Es sind nicht die lobenden Beinamen, die fehlen,
um Madeira zu definieren und ob Sie diese Insel besuchen davon bleiben
beeindruckt durch die Schönheit seiner Landschaften und die Üppigkeit
ihrer Vegetation.
Der Großteil
seiner Flora ist exotisch,
importiert von den 4 Ecken der Welt durch die
Seefahrer, die Botaniker und die Besucher.
Überall, wo Sie gehen werden, werden Sie diesen
Eindruck haben, einen „offenen
Himmelsgarten“ zu besuchen,
davon die Farben und die Gerüche der
Bäume
(jacarandas, Tulpebäume aus Gabun, Baumvolle) und der
Blumen
zu schätzen, (bougainvilleas, Paradiesvögel
(strelitzia), Anthuriums, Proteas, Arums, Orchides…).
Was die Fauna
betrifft wird sie ziemlich wenig diversifiziert einige Kühe,
Ziegen und Pferde in den Weiden. Andererseits können Sie
zahlreiche Vögel (+ von 200 Arten) und Insekten (ungefähr 700 Arten)

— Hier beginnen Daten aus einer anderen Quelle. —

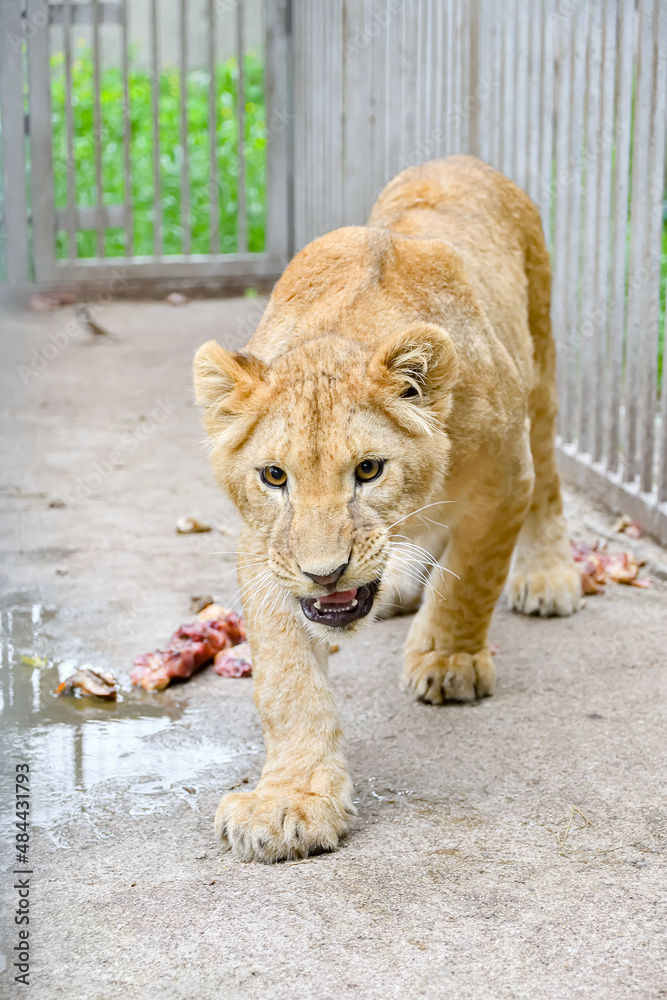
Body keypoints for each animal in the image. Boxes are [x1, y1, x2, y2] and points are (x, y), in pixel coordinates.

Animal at [193, 155, 581, 863]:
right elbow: (286, 681)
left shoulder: (507, 479)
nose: (325, 575)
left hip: (540, 369)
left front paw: (449, 662)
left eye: (369, 470)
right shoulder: (265, 546)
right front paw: (290, 802)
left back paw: (545, 576)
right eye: (274, 476)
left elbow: (473, 582)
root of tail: (459, 159)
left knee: (549, 480)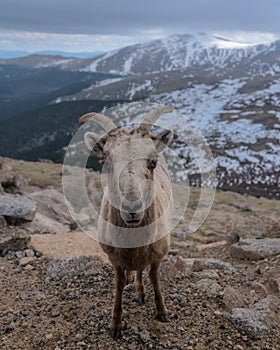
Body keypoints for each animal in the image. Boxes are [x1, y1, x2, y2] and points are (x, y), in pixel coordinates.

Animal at [79, 106, 174, 340]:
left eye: (152, 162)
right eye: (105, 160)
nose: (132, 209)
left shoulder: (158, 254)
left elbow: (154, 277)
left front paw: (162, 311)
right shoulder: (114, 258)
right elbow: (119, 284)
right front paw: (115, 325)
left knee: (141, 270)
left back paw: (140, 291)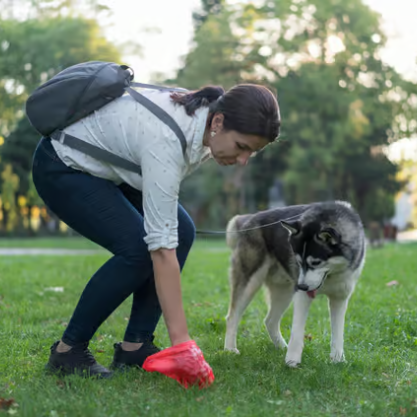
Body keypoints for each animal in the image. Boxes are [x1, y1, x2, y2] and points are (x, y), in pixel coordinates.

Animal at [224, 200, 366, 366]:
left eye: (316, 262)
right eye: (298, 261)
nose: (301, 286)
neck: (331, 276)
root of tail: (249, 218)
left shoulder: (340, 298)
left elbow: (338, 332)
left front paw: (338, 360)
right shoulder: (302, 296)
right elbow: (297, 331)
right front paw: (292, 360)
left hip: (284, 292)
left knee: (270, 320)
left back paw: (281, 346)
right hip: (251, 283)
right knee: (232, 316)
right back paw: (230, 349)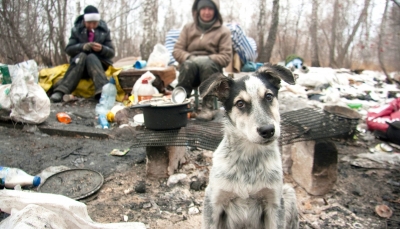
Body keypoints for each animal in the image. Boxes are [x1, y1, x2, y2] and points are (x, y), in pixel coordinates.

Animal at [199, 63, 296, 229]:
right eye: (240, 103)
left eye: (269, 96)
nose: (268, 130)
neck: (249, 157)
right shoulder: (213, 200)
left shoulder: (275, 203)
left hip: (289, 193)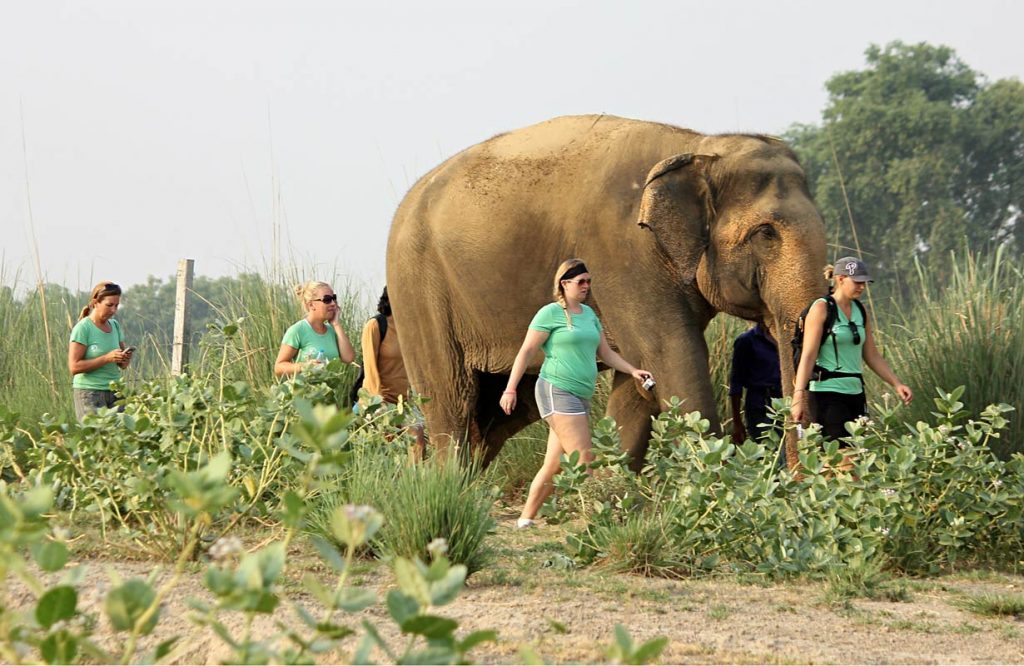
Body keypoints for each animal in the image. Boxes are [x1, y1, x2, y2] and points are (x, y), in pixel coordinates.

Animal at [387, 114, 827, 467]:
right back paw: (448, 482)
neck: (697, 146)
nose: (793, 477)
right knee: (452, 400)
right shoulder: (623, 253)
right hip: (416, 287)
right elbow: (671, 358)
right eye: (766, 233)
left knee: (504, 408)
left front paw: (607, 489)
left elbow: (640, 379)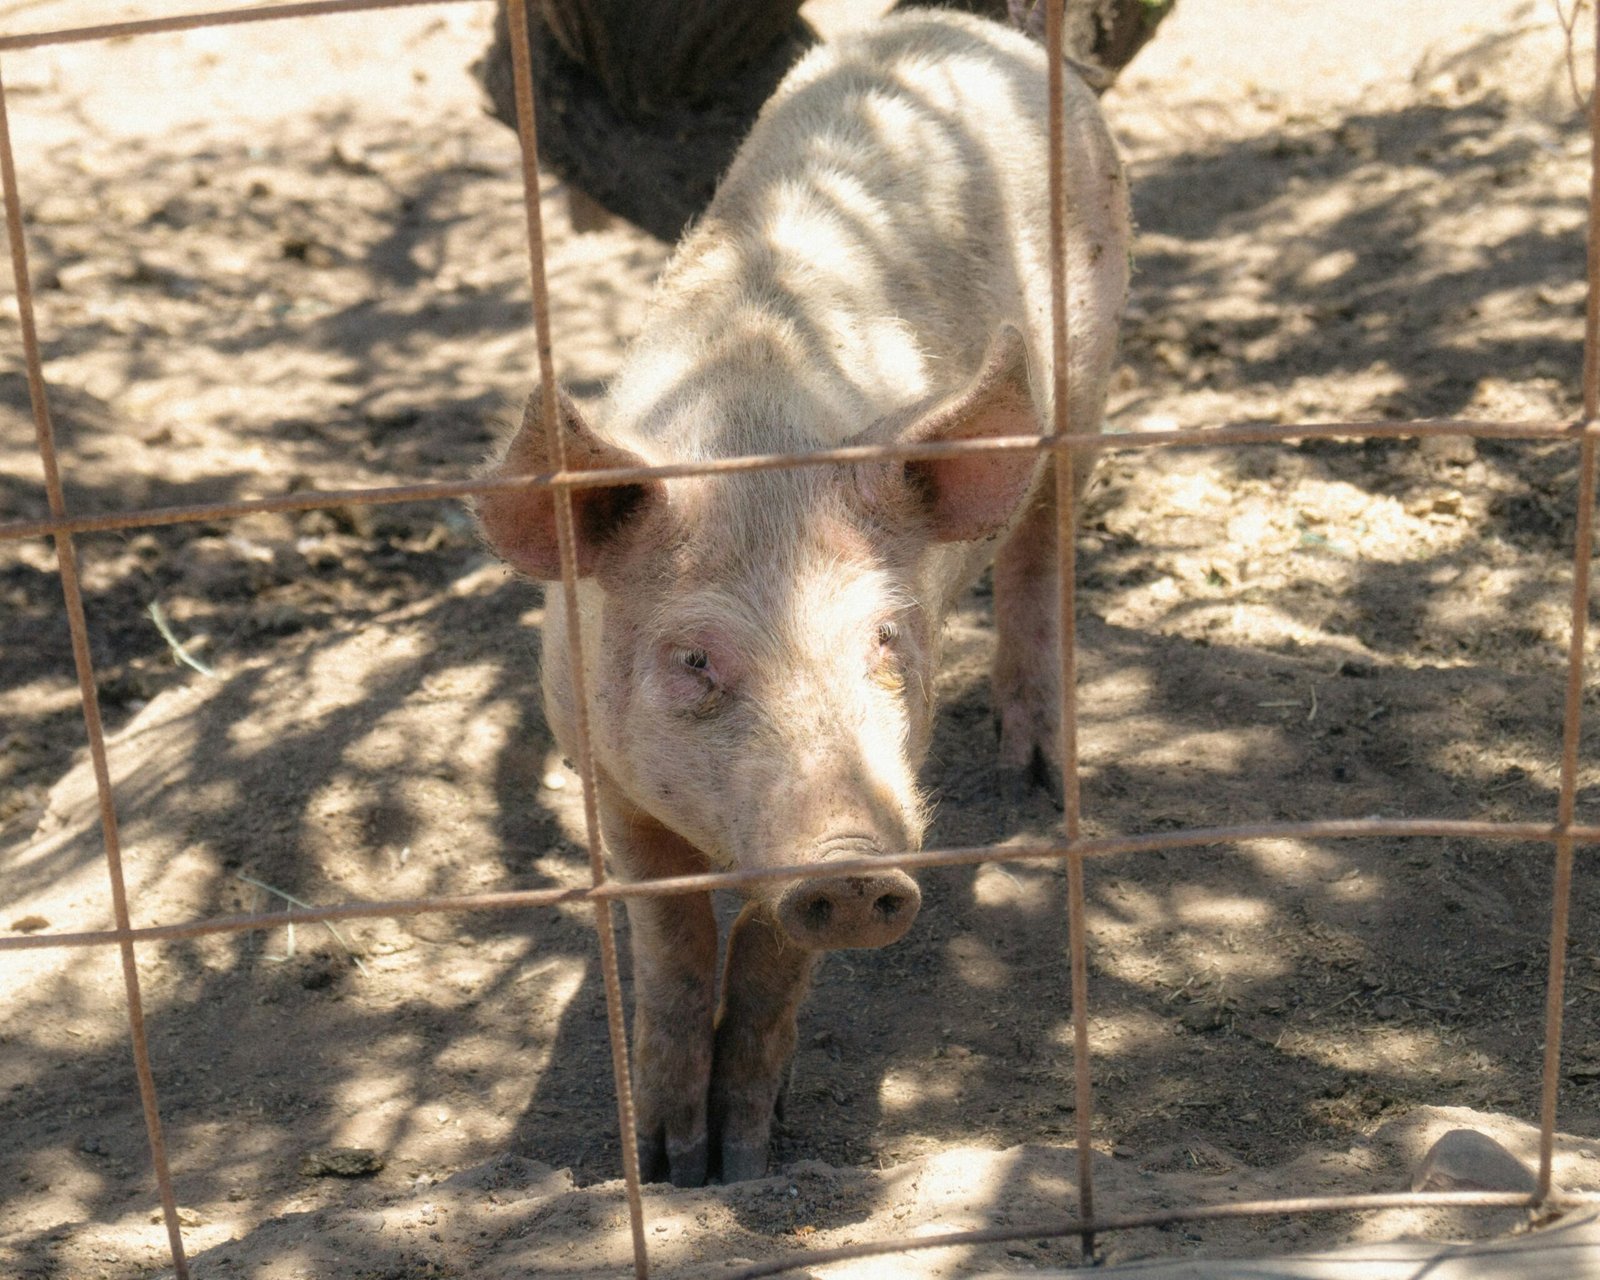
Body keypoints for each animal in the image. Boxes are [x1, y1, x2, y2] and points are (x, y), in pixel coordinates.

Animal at [477, 9, 1130, 1186]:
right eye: (694, 660)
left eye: (886, 637)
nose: (857, 866)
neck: (755, 444)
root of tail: (973, 31)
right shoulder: (598, 761)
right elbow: (675, 949)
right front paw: (671, 1164)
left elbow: (773, 950)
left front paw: (744, 1161)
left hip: (1092, 367)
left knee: (1043, 543)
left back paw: (1038, 781)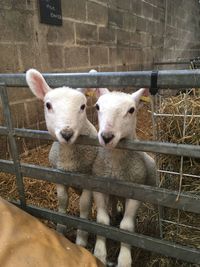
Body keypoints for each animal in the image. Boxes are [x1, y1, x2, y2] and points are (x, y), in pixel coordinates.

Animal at [25, 69, 97, 249]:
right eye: (48, 105)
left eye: (83, 106)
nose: (66, 133)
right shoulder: (58, 176)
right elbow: (62, 202)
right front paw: (60, 232)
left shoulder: (89, 180)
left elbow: (84, 206)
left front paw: (81, 240)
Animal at [92, 88, 156, 267]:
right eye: (98, 107)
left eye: (131, 110)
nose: (107, 137)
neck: (115, 163)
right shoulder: (99, 188)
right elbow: (102, 221)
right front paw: (99, 254)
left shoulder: (135, 192)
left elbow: (126, 227)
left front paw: (124, 259)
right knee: (114, 202)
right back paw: (115, 213)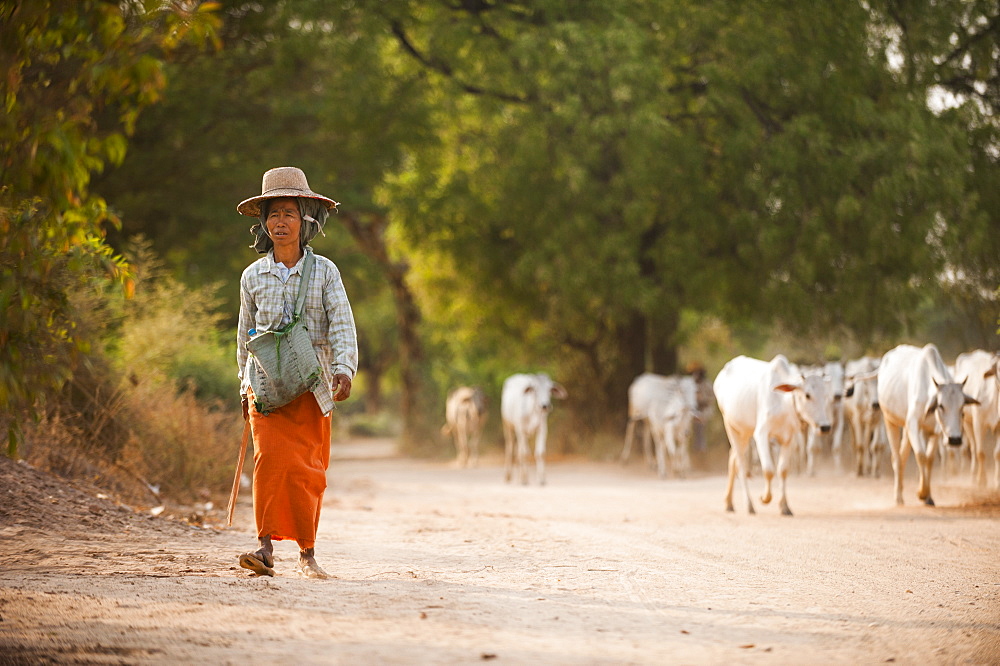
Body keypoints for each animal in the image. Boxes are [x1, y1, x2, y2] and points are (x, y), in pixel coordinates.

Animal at [716, 352, 832, 512]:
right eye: (807, 395)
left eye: (826, 395)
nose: (825, 427)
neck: (783, 402)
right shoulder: (761, 434)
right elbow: (768, 470)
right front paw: (764, 498)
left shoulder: (789, 439)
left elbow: (782, 470)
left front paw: (785, 506)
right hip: (731, 426)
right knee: (740, 464)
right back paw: (749, 504)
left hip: (744, 432)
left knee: (732, 459)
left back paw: (729, 502)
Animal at [876, 342, 976, 504]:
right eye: (941, 405)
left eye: (962, 407)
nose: (954, 439)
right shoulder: (913, 424)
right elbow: (921, 455)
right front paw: (921, 493)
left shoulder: (935, 431)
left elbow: (929, 459)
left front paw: (928, 496)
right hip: (890, 421)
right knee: (897, 458)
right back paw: (898, 497)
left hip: (910, 429)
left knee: (903, 456)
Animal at [952, 350, 1000, 486]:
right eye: (999, 368)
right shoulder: (979, 423)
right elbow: (980, 452)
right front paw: (981, 480)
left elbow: (997, 453)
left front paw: (997, 480)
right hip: (967, 423)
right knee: (973, 449)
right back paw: (973, 476)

auf der Gesamtheit der Insel und den bekannten beobachten, „lagartichas“
(Eidechsen), die ihre Zeit in der Sonne vergolden zu lassen, und die Leute zu erschrecken, gesetzt auf den
Bänken der Parks und den Mauern.
Zahlreiche cetaceas (Delphine,
Pottwale), leben ebenfalls in diesen türkisen Gewässern des Atlantiks; Wale dazu
gehen von Juni bis September über. Wir können im übrigen davon bemerken, ob wir
eine Ballade auf See machen. Was die Schildkröten,
Hornfische betrifft und merous machen sie das Glück aller Taucher.
Für Wahl info leben Seehundkolonien
„lobos marinhos“ auch auf
den Küsten von müden „verließen“ (verlassene Inseln); erklärt weltweites
Kulturgut durch die UNESCO.
Es gibt keine gefährlichen Tiere auf der Sonderinsel
ausgenommen des scolopendre, Art
von tausend Beinen, deren Stich ziemlich schmerzhaft, aber auf keinen fall
tödlich ist. Profitieren dann in, um Ihnen die geringsten
verborgenen Winkel der Insel spazieren zu gehen.